Candlelight Christmas Returns at Fort Caspar
On Saturday, hundreds of people and families showed up at Fort Caspar after it had been canceled for the past two years due to the pandemic.
Rick Young, the Museum Director of Fort Caspar, said they've been doing this event for the past 20 years and usually get around 1,000 people to show up.
Young said they had around 30 actors doing reenactments of what life was like in the 1800s for people celebrating Christmas.
"What you've got is a lot of reenactors down at the fort and it's an opportunity to see the fort at night, and in the winter, with the candle lanterns going, maybe get a glimpse of what it was like in 1865 during a frontier Christmas...we also have the Wyoming fiddler's association playing music, we've got an opportunity for kids crafts here in the museum," Young said. "They're making and decorating ornaments.

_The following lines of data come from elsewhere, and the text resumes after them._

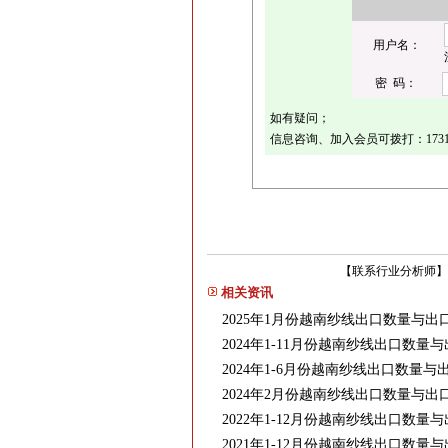
用户名：
密 码：
如有疑问；
信息咨询、加入会员可拨打：1731736
【
联系行业分析师
】
相关资讯
2025年1月份越南纱线出口数量与出
2024年1-11月份越南纱线出口数量
2024年1-6月份越南纱线出口数量
2024年2月份越南纱线出口数量与出
2022年1-12月份越南纱线出口数量
2021年1-12月份越南纱线出口数量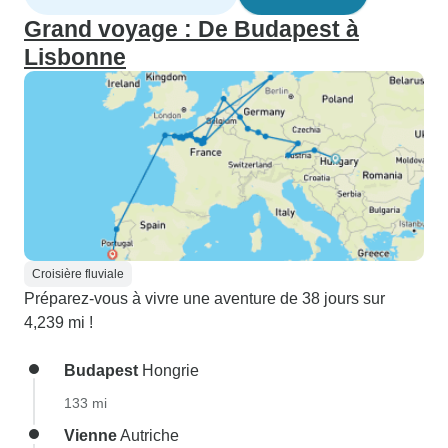
Grand voyage : De Budapest à
Lisbonne
Croisière fluviale
Préparez-vous à vivre une aventure de 38 jours sur
4,239 mi !
Budapest
Hongrie
133 mi
Vienne
Autriche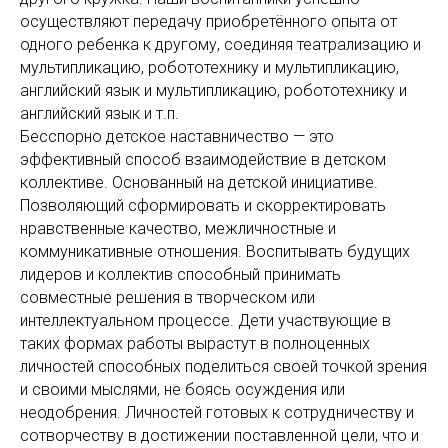
осуществляют передачу приобретённого опыта от
одного ребенка к другому, соединяя театрализацию и
мультипликацию, робототехнику и мультипликацию,
английский язык и мультипликацию, робототехнику и
английский язык и т.п.
Бесспорно детское наставничество — это
эффективный способ взаимодействие в детском
коллективе. Основанный на детской инициативе.
Позволяющий сформировать и скорректировать
нравственные качество, межличностные и
коммуникативные отношения. Воспитывать будущих
лидеров и коллектив способный принимать
совместные решения в творческом или
интеллектуальном процессе. Дети участвующие в
таких формах работы вырастут в полноценных
личностей способных поделиться своей точкой зрения
и своими мыслями, не боясь осуждения или
неодобрения. Личностей готовых к сотрудничеству и
сотворчеству в достижении поставленной цели, что и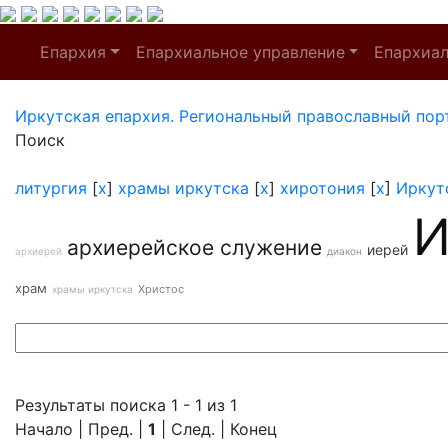
Епархия
Епархиальное управление
Епархиа
Иркутская епархия. Региональный православный пор
Поиск
литургия
[
x
]
храмы иркутска
[
x
]
хиротония
[
x
]
Иркут
И
архиерейское служение
иерей
архиерей
диакон
храм
Христос
храмы иркутска
Результаты поиска 1 - 1 из 1
Начало | Пред. |
1
| След. | Конец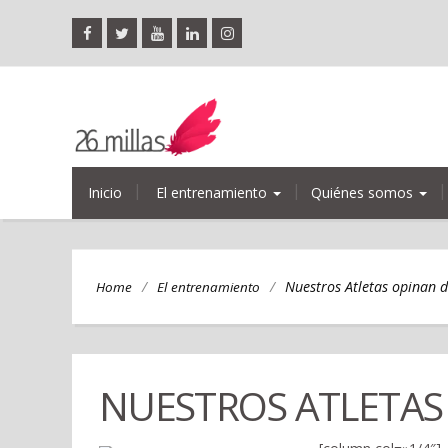
Inicio
El entrenamiento
Quiénes somos
/
/
Nuestros Atletas opinan d
Home
El entrenamiento
NUESTROS ATLETAS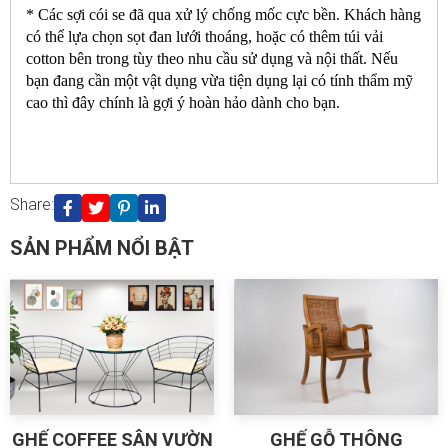
* Các sợi cói se đã qua xử lý chống mốc cực bền. Khách hàng
có thể lựa chọn sọt đan lưới thoáng, hoặc có thêm túi vải
cotton bên trong tùy theo nhu cầu sử dụng và nội thất. Nếu
bạn đang cần một vật dụng vừa tiện dụng lại có tính thẩm mỹ
cao thì đây chính là gợi ý hoàn hảo dành cho bạn.
Huỷ
Gửi
Share:
SẢN PHẨM NỔI BẬT
GHẾ COFFEE SÂN VƯỜN
GHẾ GỖ THÔNG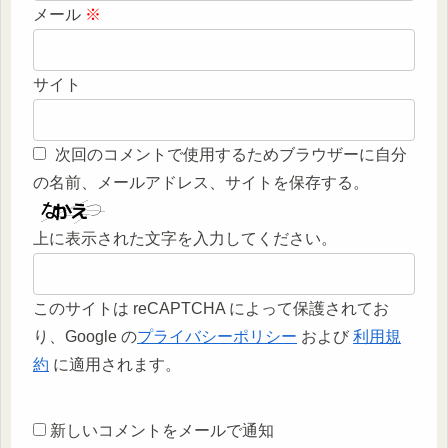
メール
※
サイト
次回のコメントで使用するためブラウザーに自分
の名前、メールアドレス、サイトを保存する。
上に表示された文字を入力してください。
このサイトは reCAPTCHA によって保護されてお
り、Google の
プライバシーポリシー
および
利用規
約
に適用されます。
新しいコメントをメールで通知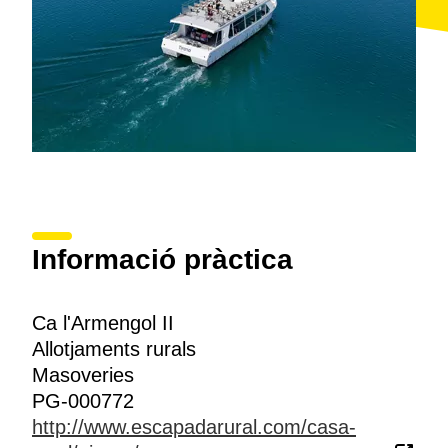
Informació pràctica
Ca l'Armengol II
Allotjaments rurals
Masoveries
PG-000772
http://www.escapadarural.com/casa-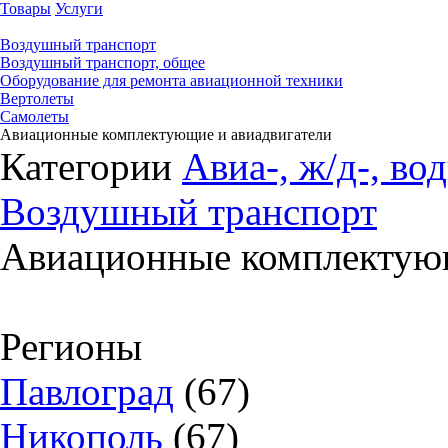
Товары
Услуги
Воздушный транспорт
Воздушный транспорт, общее
Оборудование для ремонта авиационной техники
Вертолеты
Самолеты
Авиационные комплектующие и авиадвигатели
Категории
Авиа-, ж/д-, во
Воздушный транспорт
Авиационные комплектующ
Регионы
Павлоград
(67)
Никополь
(67)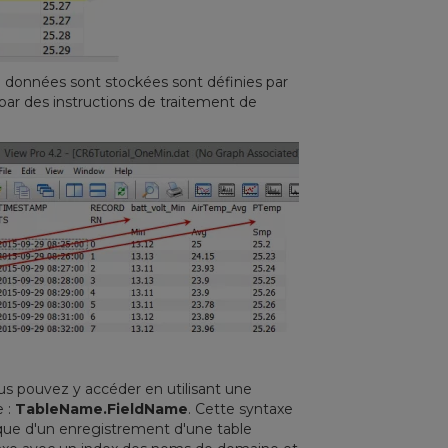
e données sont stockées sont définies par
e par des instructions de traitement de
us pouvez y accéder en utilisant une
e :
TableName.FieldName
. Cette syntaxe
que d'un enregistrement d'une table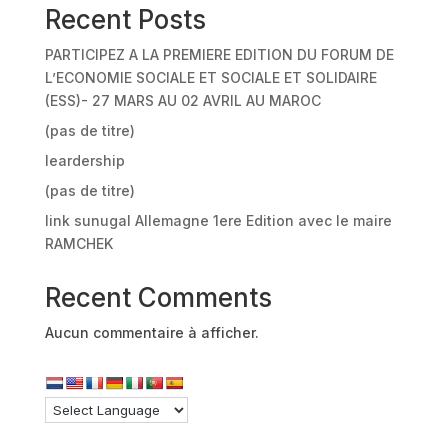
Recent Posts
PARTICIPEZ A LA PREMIERE EDITION DU FORUM DE
L’ECONOMIE SOCIALE ET SOCIALE ET SOLIDAIRE
(ESS)- 27 MARS AU 02 AVRIL AU MAROC
(pas de titre)
leardership
(pas de titre)
link sunugal Allemagne 1ere Edition avec le maire
RAMCHEK
Recent Comments
Aucun commentaire à afficher.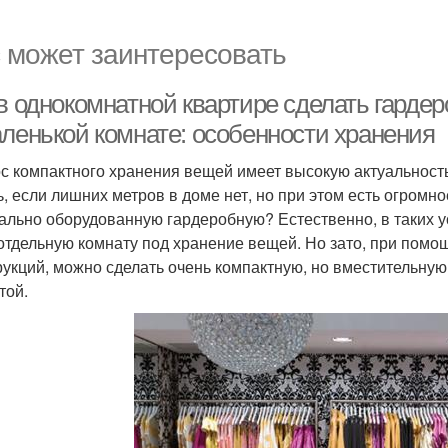
 может заинтересовать
 в однокомнатной квартире сделать гарде
аленькой комнате: особенности хранения
с компактного хранения вещей имеет высокую актуальност
ь, если лишних метров в доме нет, но при этом есть огром
ально оборудованную гардеробную? Естественно, в таких 
отдельную комнату под хранение вещей. Но зато, при пом
рукций, можно сделать очень компактную, но вместительную
той.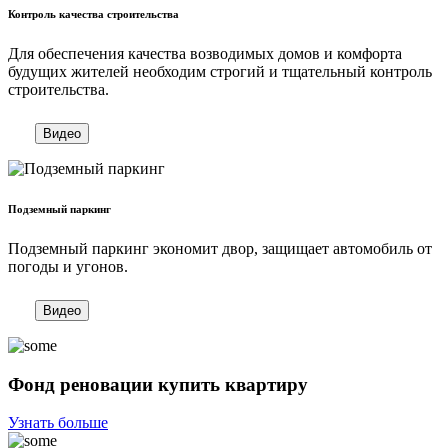
Контроль качества строительства
Для обеспечения качества возводимых домов и комфорта
будущих жителей необходим строгий и тщательный контроль
строительства.
Видео
Подземный паркинг
Подземный паркинг экономит двор, защищает автомобиль от
погоды и угонов.
Видео
Фонд реновации купить квартиру
Узнать больше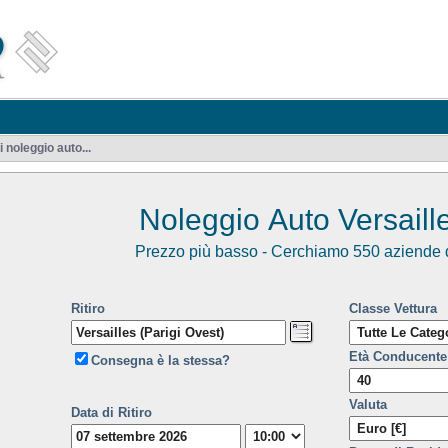
 noleggio auto...
Noleggio Auto Versaille
Prezzo più basso - Cerchiamo 550 aziende d
Ritiro
Classe Vettura
Età Conducente
Consegna è la stessa?
Valuta
Data di Ritiro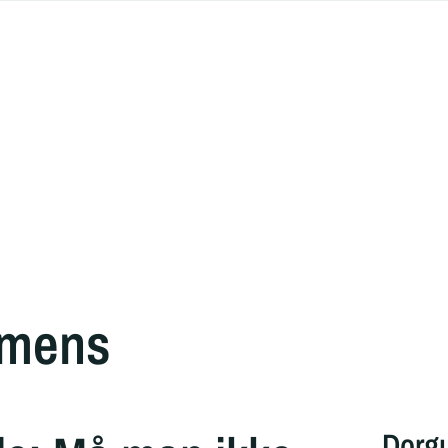
mens
Dorgu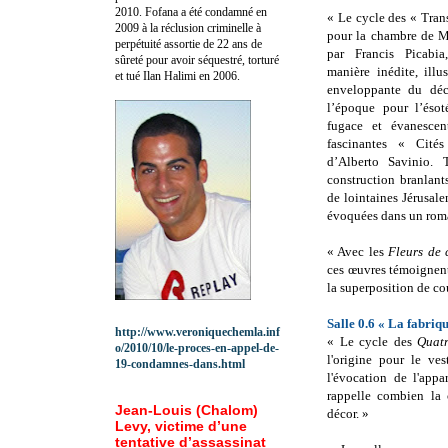
2010.
Fofana a été c
ondamné en
« Le cycle des « Tran
2009 à la réclusion criminelle à
pour la chambre de 
perpétuité assortie de 22 ans de
par Francis Picabia
sûreté pour avoir séquestré, torturé
manière inédite, illu
et tué Ilan Halimi en 2006.
enveloppante du déc
l’époque pour l’ésot
fugace et évanescen
fascinantes « Cités
d’Alberto Savinio. 
construction branlant
de lointaines Jérusale
évoquées dans un rom
« Avec les
Fleurs de 
ces œuvres témoignent
la superposition de co
Salle 0.6 « La fabriq
http://www.veroniquechemla.inf
« Le cycle des
Quatr
o/2010/10/le-proces-en-appel-de-
l'origine pour le ves
19-condamnes-dans.html
l'évocation de l'ap
rappelle combien la 
Jean-Louis (Chalom)
décor. »
Levy, victime d’une
tentative d’assassinat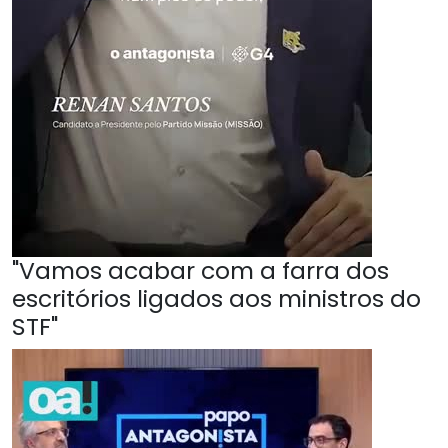
"Vamos acabar com a farra dos
escritórios ligados aos ministros do
STF"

Then you have all the actors around the various rooms in fort buildings."
Young has been with the museum for 37 years and started doing the event because he saw something similar done at a museum he used to work at and thought it would work here.
"I worked at another museum and they did a winter candlelight activity. It was something I wanted to bring here whenever I came to Casper," Young said. "It was well received at the other museum I worked at, and I thought it would be a program here that people in Casper would enjoy as well. It's been a fun event for us. There's no admission fee, so it's one of the opportunities for the museum to give back to people with a free public event...Well, we're certainly hoping that now that we're bringing it back to a live event people will be excited about it and want to come out and see it."